Как только в дверях зала показались министры и среди них узнали Протопопова, подымается шум.
Трепов поднимается на трибуну, чтобы прочитать декларацию правительства. Крики усиливаются: "Долой министров! Долой Протопопова".
Очень спокойный, с прямым и надменным взглядом, Трепов начинает чтение. Три раза крики крайней левой заставляют его покидать трибуну. Наконец, ему дают говорить.
Декларация такова, какой он излагал мне позавчера. Параграф, в котором правительство заявляет о своем решении продолжать войну, встречается горячими апплодисментами.
Но фраза, относящаяся к Константинополю, падает в постоту, пустоту индиферентности и удивления.
Когда Трепов кончил чтение, заседание было прервано. Депутаты рассеиваются по кулуарам. Я возвращаюсь к себе в посольство.

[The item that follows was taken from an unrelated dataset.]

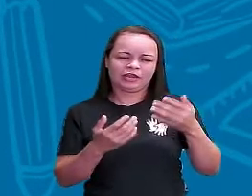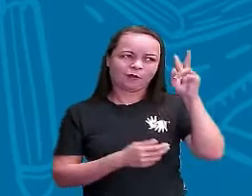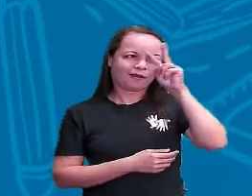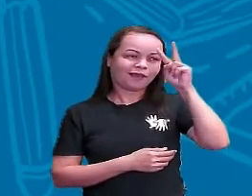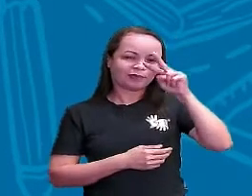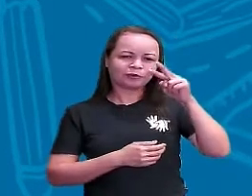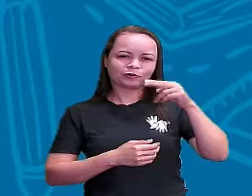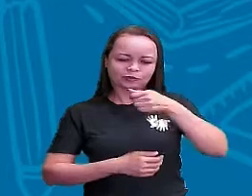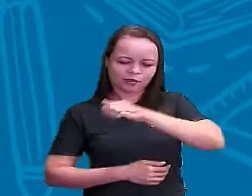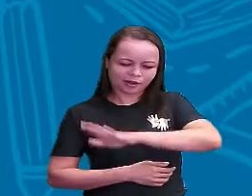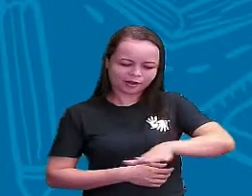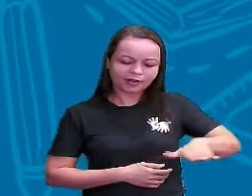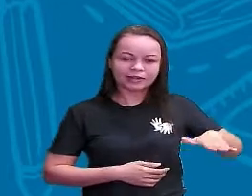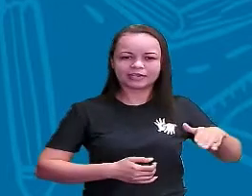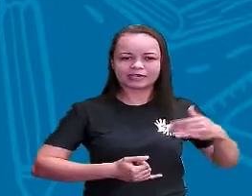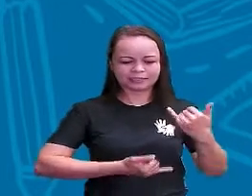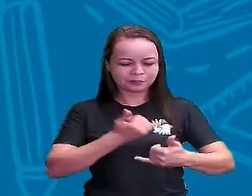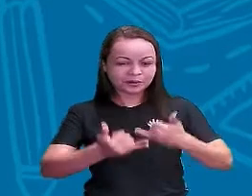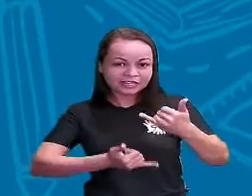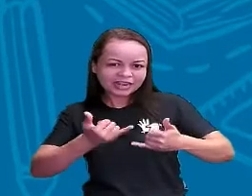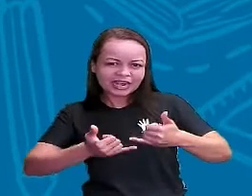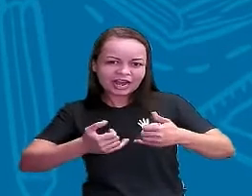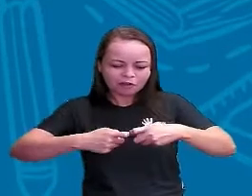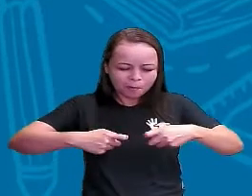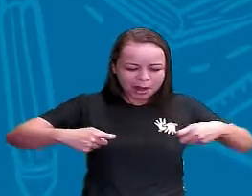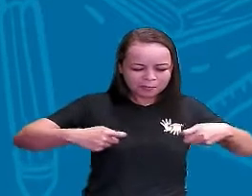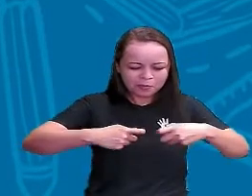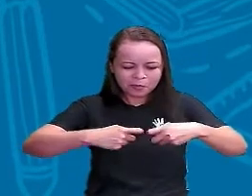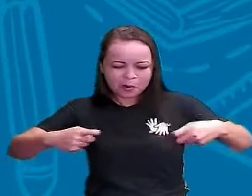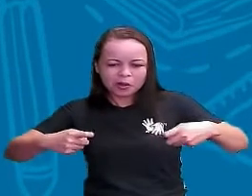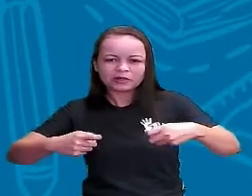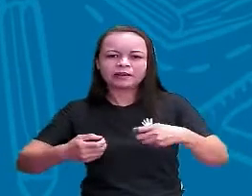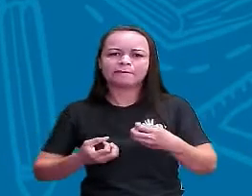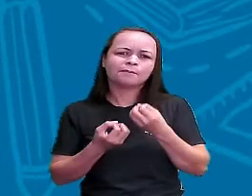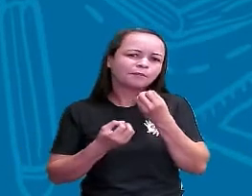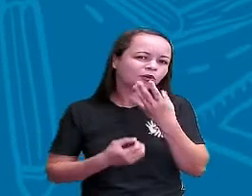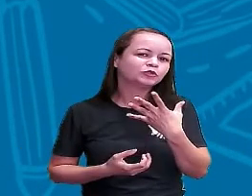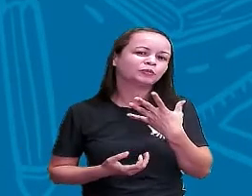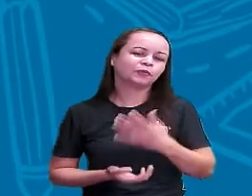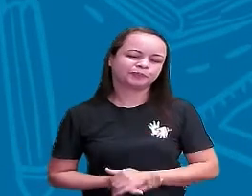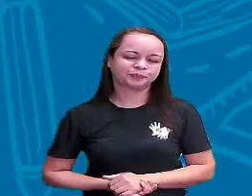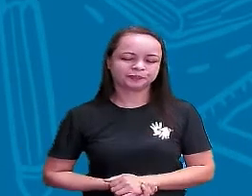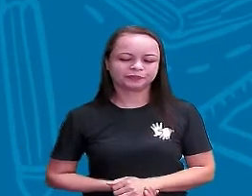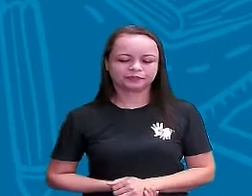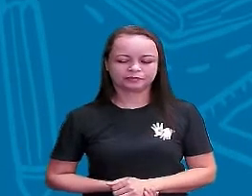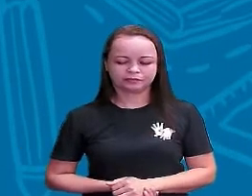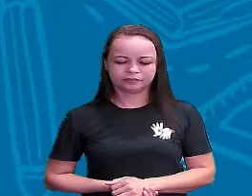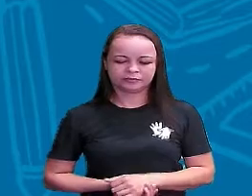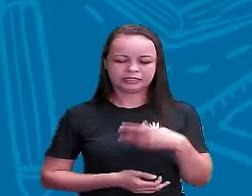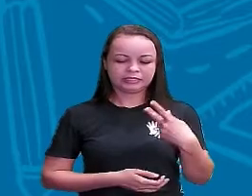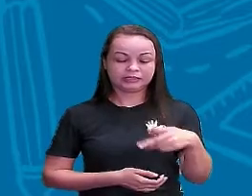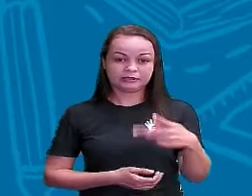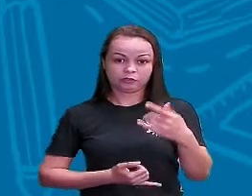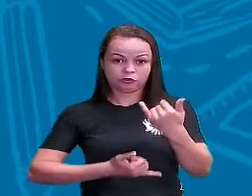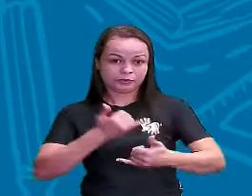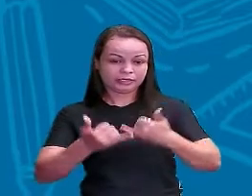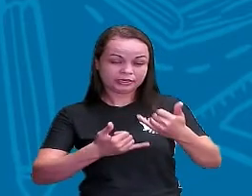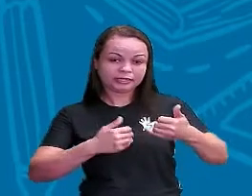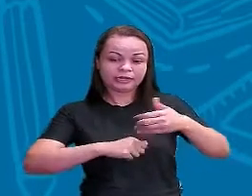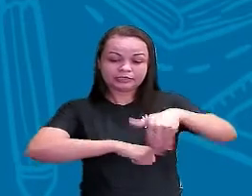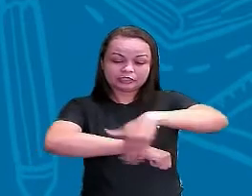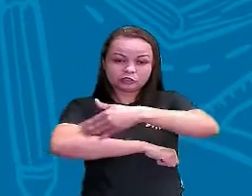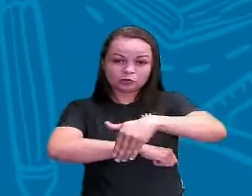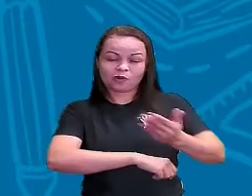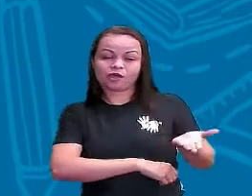Puxavam elástico A ficava pulando elástico Era muito bom Muito bom mesmo Essas são brincadeiras de rua do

Мне сообщают, что вечером продолжение заседания было отмечено двумя речами, столько же неожиданными, сколь резкими, двух лидеров правой, графа Владимира Бобринского и Пуришкевича. К изумлению своих политических единомышленников, они произвели стремительную вылазку против ,позорящих и губяших Россию закулисных сил". Пуришкевич даже воскликнул:
"Надо, чтобы впредь недостаточно было одной рекомендации Распутина для назначения самых гнусных кандидатов на самые высокие посты. Распутин в настоящее время опаснее, чем был когда-то Лже-Дмитрий... Господа министры! Если вы истинные патриоты, поезжайте в Ставку; бросьтесь к ногам царя; имейте мужество заявить ему, что внутренний кризис не может Дальше продолжаться, что слышен гул народного гнева, что грозит революция и что не подобает темному мужику дольше управлять Россией."